It started with a message from my sister. She sent me a link to an all-women Round the World sailing expedition to study plastics in the oceans. Women from all around the globe with different backgrounds including scientists, artists, policymakers and educators would sail together and collaborate to provide solutions.

“I am no longer accepting the things I cannot change. I am changing the things I cannot accept.”



Our starting destination, Rapa Nui (Easter Island). Photo credit: Natasha Pergl/eXXpediton 

“This has you all over it. You should apply,” my sister wrote beneath the link.

As a teenager, I spent summers attending Gifted & Talented camps, including sailing on the Chesapeake Bay and studying water quality with the Save the Bay Foundation. I loved to feel the wind on my cheeks and the freedom of the open water. Plus I cared deeply for the seas. Four years before I’d earned my skipper’s certification to sail with my then-four-year-old son and an all-female crew in the Caribbean. Along the way we’d collected water samples for a microplastics study in connection with ASC Microplastic Research.

All that seemed like a long time ago – before the 2016 election when I became overwhelmed by the rapid acceleration of global warming and the news that the plastic pollution had become airborn. Somewhere along the way I’d numbed myself. I fell into a spiral of hopelessness and fear, thinking if I didn’t read about it I avoid the pending destruction of the waters I considered sacred.

The day my sister sent me the message about eXXpediton, my son came home from first grade at his new school and crumbled onto the floor. “I’m just a dumb bunny. Everyone can read but me.” I sat with him on the floor and rubbed his back.

Then I put my hands on both of his shoulders and looked into his eyes. “Do you want me to teach you?”

He wiped his tears and nodded. I pulled him into my lap and pointed to each word, waiting for him to sound it out. “Mama, this is hard,” he said.

I squeezed him. “Yes. You can do hard things. We can do hard things.”

He pressed his lips together and nodded. “I’m getting brave at it.”

We read for thirty minutes, a record for him. My heart swelled as he sounded out a word and looked up at me for approval. I loved everything about him: his fierce determination, the way his freckles spilled across his nose and cheeks, and the way his greenish blue eyes gleamed when he recognized a word. I would do anything for him, even the hard things. I vowed to stop averting my gaze from the headlines of gut-wrenching articles.
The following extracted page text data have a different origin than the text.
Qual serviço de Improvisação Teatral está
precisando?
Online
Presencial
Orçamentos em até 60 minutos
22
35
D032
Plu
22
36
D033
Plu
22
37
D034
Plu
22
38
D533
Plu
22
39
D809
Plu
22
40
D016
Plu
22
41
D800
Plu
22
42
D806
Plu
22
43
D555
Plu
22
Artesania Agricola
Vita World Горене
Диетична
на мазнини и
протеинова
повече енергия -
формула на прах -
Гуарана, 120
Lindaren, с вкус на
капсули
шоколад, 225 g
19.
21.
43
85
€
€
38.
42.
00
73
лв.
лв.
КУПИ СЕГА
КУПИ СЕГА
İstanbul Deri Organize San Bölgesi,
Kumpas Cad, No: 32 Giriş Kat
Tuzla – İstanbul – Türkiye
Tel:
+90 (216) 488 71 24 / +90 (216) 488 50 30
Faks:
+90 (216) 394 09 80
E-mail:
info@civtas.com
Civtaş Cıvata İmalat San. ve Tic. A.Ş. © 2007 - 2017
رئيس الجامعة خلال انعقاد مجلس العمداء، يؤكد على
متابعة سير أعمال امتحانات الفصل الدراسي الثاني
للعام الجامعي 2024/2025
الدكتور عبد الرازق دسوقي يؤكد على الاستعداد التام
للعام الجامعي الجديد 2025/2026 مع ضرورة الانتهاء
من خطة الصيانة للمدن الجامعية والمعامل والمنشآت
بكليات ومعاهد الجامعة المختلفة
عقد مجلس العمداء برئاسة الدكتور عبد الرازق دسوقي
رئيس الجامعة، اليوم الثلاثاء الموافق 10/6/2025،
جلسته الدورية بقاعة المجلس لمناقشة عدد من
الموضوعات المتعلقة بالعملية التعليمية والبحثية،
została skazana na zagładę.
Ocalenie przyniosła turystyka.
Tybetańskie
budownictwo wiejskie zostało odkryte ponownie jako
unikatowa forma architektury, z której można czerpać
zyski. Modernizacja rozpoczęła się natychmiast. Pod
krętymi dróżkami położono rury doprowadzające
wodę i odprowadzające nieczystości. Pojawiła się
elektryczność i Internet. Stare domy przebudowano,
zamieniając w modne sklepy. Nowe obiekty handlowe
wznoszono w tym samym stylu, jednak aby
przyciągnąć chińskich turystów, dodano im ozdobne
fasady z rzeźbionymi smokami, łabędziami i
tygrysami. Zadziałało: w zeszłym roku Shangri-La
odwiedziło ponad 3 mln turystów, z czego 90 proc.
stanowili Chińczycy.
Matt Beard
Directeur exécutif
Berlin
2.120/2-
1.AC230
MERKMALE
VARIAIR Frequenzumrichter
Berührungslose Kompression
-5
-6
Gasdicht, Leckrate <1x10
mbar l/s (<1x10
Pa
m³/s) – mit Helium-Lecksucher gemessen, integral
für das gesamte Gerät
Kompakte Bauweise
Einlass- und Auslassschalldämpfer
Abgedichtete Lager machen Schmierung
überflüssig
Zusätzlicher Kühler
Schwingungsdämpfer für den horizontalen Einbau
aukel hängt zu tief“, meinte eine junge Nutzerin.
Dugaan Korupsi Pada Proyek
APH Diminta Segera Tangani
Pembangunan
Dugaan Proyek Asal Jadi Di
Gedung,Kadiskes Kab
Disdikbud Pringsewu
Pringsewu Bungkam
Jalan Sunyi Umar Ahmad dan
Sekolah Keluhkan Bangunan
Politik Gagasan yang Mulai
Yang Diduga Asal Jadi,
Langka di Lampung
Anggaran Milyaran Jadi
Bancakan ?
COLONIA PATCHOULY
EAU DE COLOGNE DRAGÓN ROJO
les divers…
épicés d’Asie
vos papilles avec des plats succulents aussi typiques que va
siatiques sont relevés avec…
For my son, I would confront the uncomfortable issues that have no easy answers.

That night after we read and he fell asleep, I completed my initial application to be an eXXpedition crew member. I received an automated response that eXXpedition had been inundated with applications and to expect a delayed response as they reviewed applications.
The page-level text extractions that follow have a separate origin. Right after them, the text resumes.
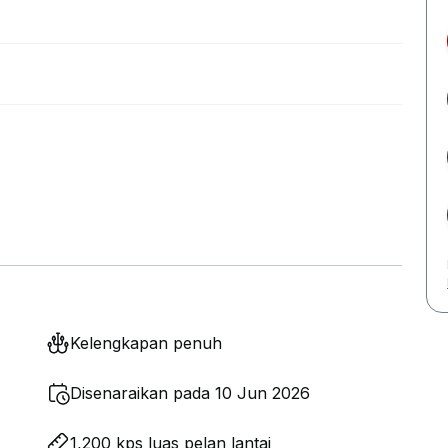
Kelengkapan penuh
Disenaraikan pada 10 Jun 2026
1,200 kps luas pelan lantai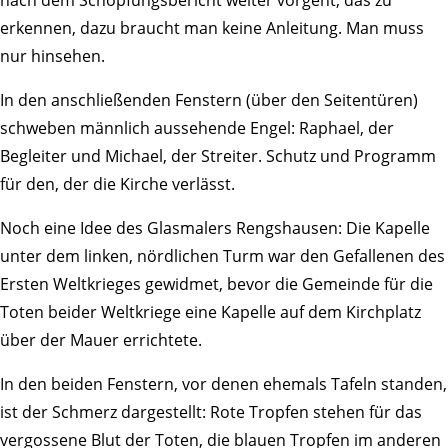
nach dem Schöp­fungs­be­richt weiter vorgeht, das zu
erkennen, dazu braucht man keine Anlei­tung. Man muss
nur hinsehen.
In den anschlie­ßenden Fens­tern (über den Seiten­türen)
schweben männ­lich ausse­hende Engel: Raphael, der
Begleiter und Michael, der Streiter. Schutz und Programm
für den, der die Kirche verlässt.
Noch eine Idee des Glas­ma­lers Rengs­hausen: Die Kapelle
unter dem linken, nörd­li­chen Turm war den Gefal­lenen des
Ersten Welt­krieges gewidmet, bevor die Gemeinde für die
Toten beider Welt­kriege eine Kapelle auf dem Kirch­platz
über der Mauer errichtete.
In den beiden Fens­tern, vor denen ehemals Tafeln standen,
ist der Schmerz darge­stellt: Rote Tropfen stehen für das
vergos­sene Blut der Toten, die blauen Tropfen im anderen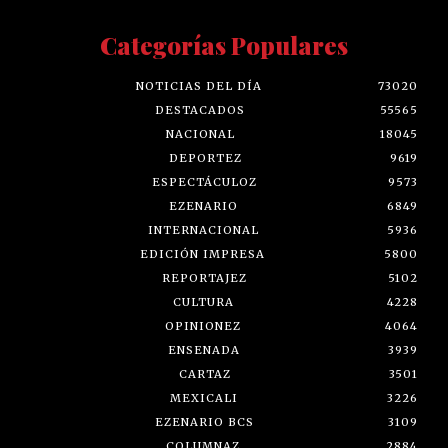
Categorías Populares
NOTICIAS DEL DÍA
73020
DESTACADOS
55565
NACIONAL
18045
DEPORTEZ
9619
ESPECTÁCULOZ
9573
EZENARIO
6849
INTERNACIONAL
5936
EDICIÓN IMPRESA
5800
REPORTAJEZ
5102
CULTURA
4228
OPINIONEZ
4064
ENSENADA
3939
CARTAZ
3501
MEXICALI
3226
EZENARIO BCS
3109
COLUMNAZ
2884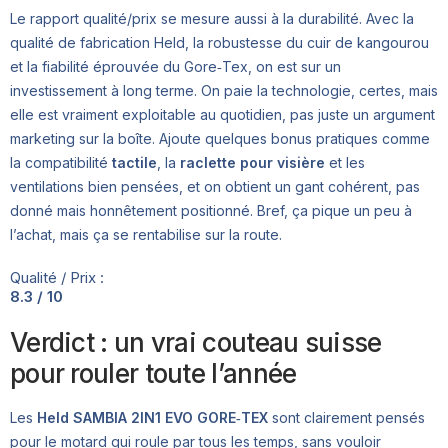
Le rapport qualité/prix se mesure aussi à la durabilité. Avec la
qualité de fabrication Held, la robustesse du cuir de kangourou
et la fiabilité éprouvée du Gore‑Tex, on est sur un
investissement à long terme. On paie la technologie, certes, mais
elle est vraiment exploitable au quotidien, pas juste un argument
marketing sur la boîte. Ajoute quelques bonus pratiques comme
la compatibilité
tactile
, la
raclette pour visière
et les
ventilations bien pensées, et on obtient un gant cohérent, pas
donné mais honnêtement positionné. Bref, ça pique un peu à
l’achat, mais ça se rentabilise sur la route.
Qualité / Prix :
8.3 / 10
Verdict : un vrai couteau suisse
pour rouler toute l’année
Les
Held SAMBIA 2IN1 EVO GORE‑TEX
sont clairement pensés
pour le motard qui roule par tous les temps, sans vouloir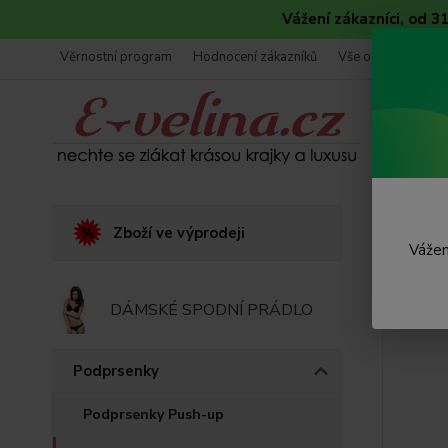
Vážení zákazníci, od 
Věrnostní program
Hodnocení zákazníků
Vše o nákupu
Úvod
Zboží ve výprodeji
Vážen
Supe
DÁMSKÉ SPODNÍ PRÁDLO
Podprsenky
Podprsenky Push-up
Months passed when I opened an email from eXXpedition letting me know that I’d made it to the second round interview, requiring me to send a video about my commitment to the plastics problem. A week later, I received another email that I’d been selected for an interview, the last round of the application.

A few weeks later I received an email that I’d been selected to join as a guest crew member for a month-long leg. And so, this week I will begin my journey, sailing 2500 nautical miles from Easter Island to Tahiti with the eXXpedition Team on a 70ft ketch. The voyage begins on Easter Island, one of the most remote inhabited islands on Earth, surrounded by Rapa Nui Marine Park. During the voyage we will collect plastics from the ocean’s surface, and sample the water for microplastic, nano plastic, and toxics. The eXXpedition team partners with ocean plastic experts to study the sea-based science and the land impacts.